LISTED ENTRIES: Begin

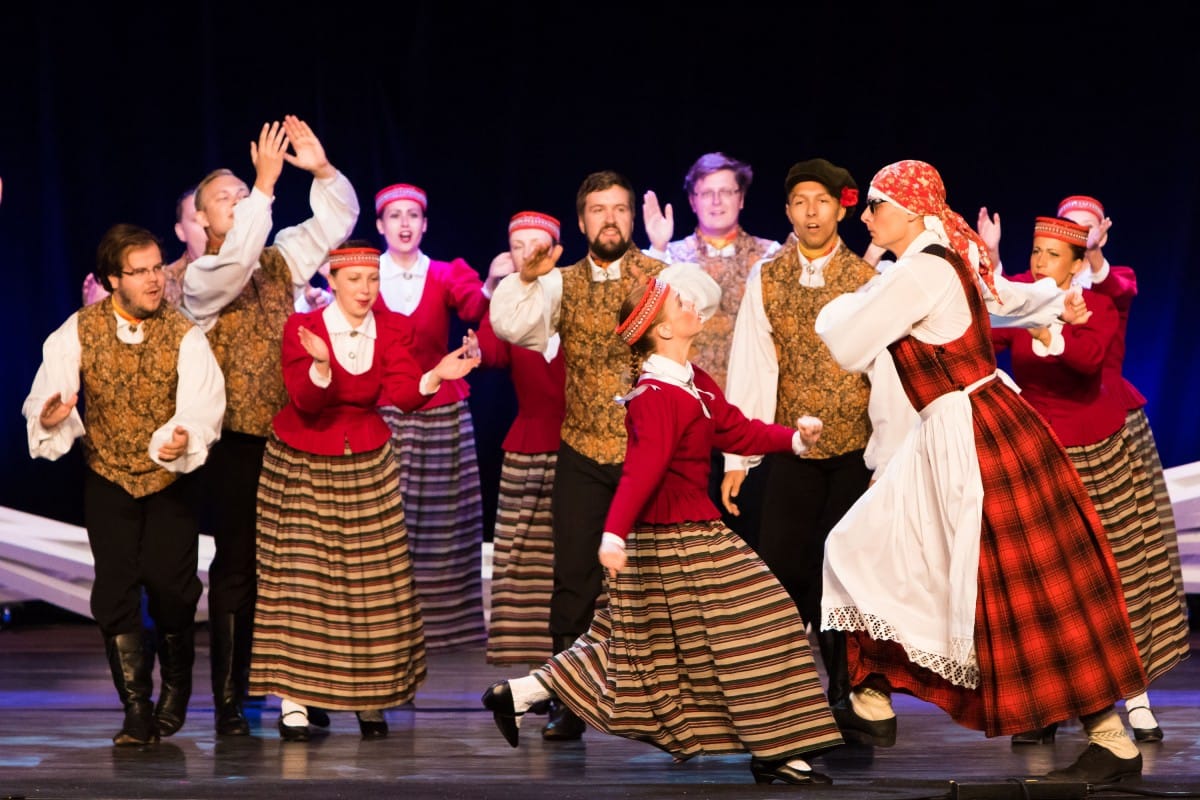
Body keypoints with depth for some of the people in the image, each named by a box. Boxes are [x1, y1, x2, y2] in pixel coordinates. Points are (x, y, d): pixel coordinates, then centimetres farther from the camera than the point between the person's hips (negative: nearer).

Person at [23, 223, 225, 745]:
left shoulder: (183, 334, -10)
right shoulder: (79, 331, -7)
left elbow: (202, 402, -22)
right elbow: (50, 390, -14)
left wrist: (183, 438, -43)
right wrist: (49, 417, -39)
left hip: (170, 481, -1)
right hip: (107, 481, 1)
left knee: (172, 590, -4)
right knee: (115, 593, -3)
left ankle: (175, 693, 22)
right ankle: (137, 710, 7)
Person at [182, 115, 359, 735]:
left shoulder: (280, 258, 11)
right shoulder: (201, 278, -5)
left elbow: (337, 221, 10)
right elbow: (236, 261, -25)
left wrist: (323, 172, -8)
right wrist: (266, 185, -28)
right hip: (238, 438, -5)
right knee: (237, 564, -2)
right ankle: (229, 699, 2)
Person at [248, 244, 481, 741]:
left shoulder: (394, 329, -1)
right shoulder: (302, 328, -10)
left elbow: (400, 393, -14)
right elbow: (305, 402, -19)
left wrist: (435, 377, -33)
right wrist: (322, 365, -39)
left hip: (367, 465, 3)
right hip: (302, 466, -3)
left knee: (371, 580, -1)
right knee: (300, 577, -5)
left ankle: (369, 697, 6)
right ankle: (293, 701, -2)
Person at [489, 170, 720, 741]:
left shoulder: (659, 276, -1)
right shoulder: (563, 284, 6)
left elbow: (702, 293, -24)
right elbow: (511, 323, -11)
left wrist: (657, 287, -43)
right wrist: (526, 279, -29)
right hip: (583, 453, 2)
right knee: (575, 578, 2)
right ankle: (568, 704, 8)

LISTED ENTRIES: End
LISTED ENTRIES: Begin

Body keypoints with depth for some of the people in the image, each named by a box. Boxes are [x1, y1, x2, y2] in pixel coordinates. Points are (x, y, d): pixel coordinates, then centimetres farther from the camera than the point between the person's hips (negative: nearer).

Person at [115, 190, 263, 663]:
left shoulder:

LISTED ENTRIES: End
LISTED ENTRIES: Begin

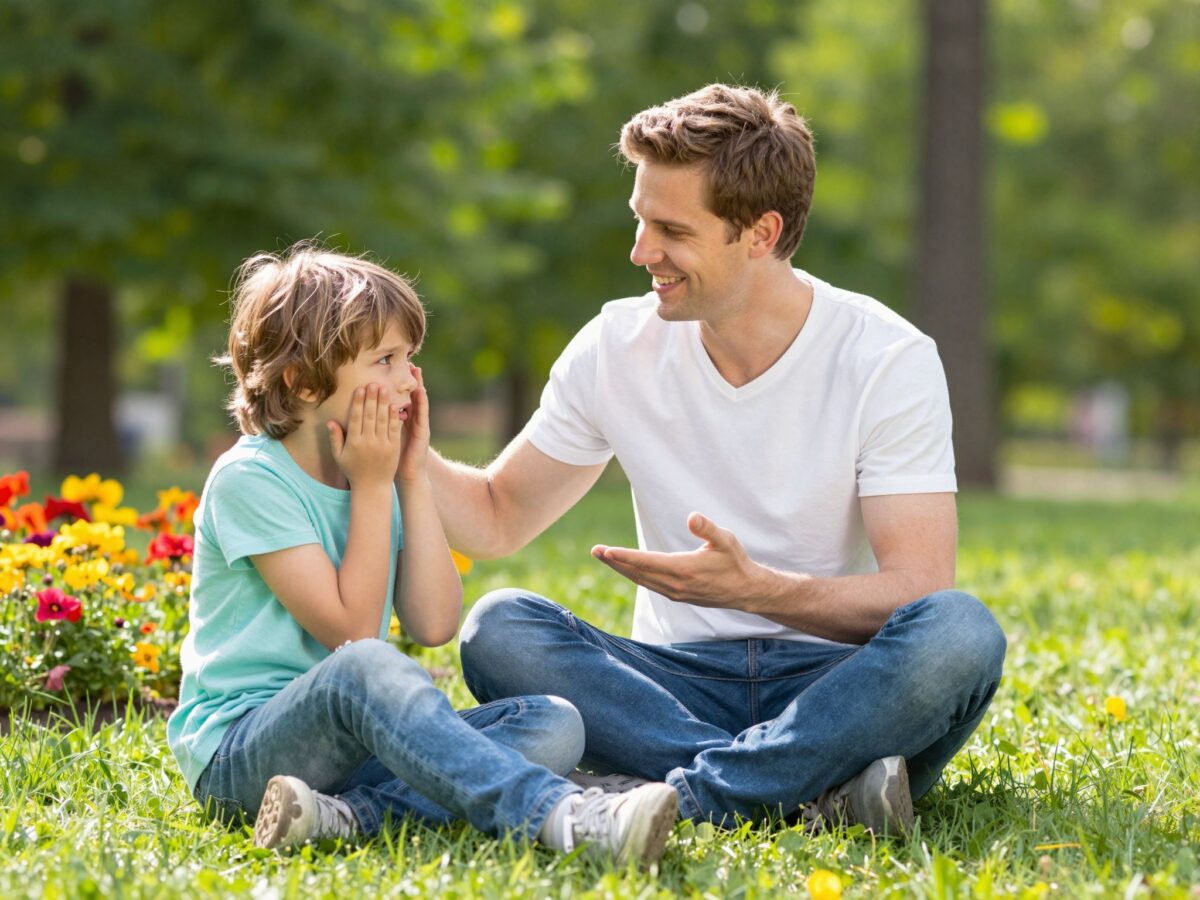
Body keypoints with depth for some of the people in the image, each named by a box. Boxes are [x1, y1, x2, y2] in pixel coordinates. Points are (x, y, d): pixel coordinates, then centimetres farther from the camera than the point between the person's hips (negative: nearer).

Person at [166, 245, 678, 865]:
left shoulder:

LISTED ENTRIES: End

# [WORK REQUIRED]
Quote the lines of the listing that begin at the line containing "right elbow: (511, 323, -11)" and end after the line containing "right ankle: (568, 704, 8)", with both of those lines included.

# [ANSWER]
right elbow: (511, 323, -11)
left wrist: (657, 287, -43)
right wrist: (526, 279, -29)
right hip: (583, 453, 2)
right knee: (575, 578, 2)
right ankle: (568, 704, 8)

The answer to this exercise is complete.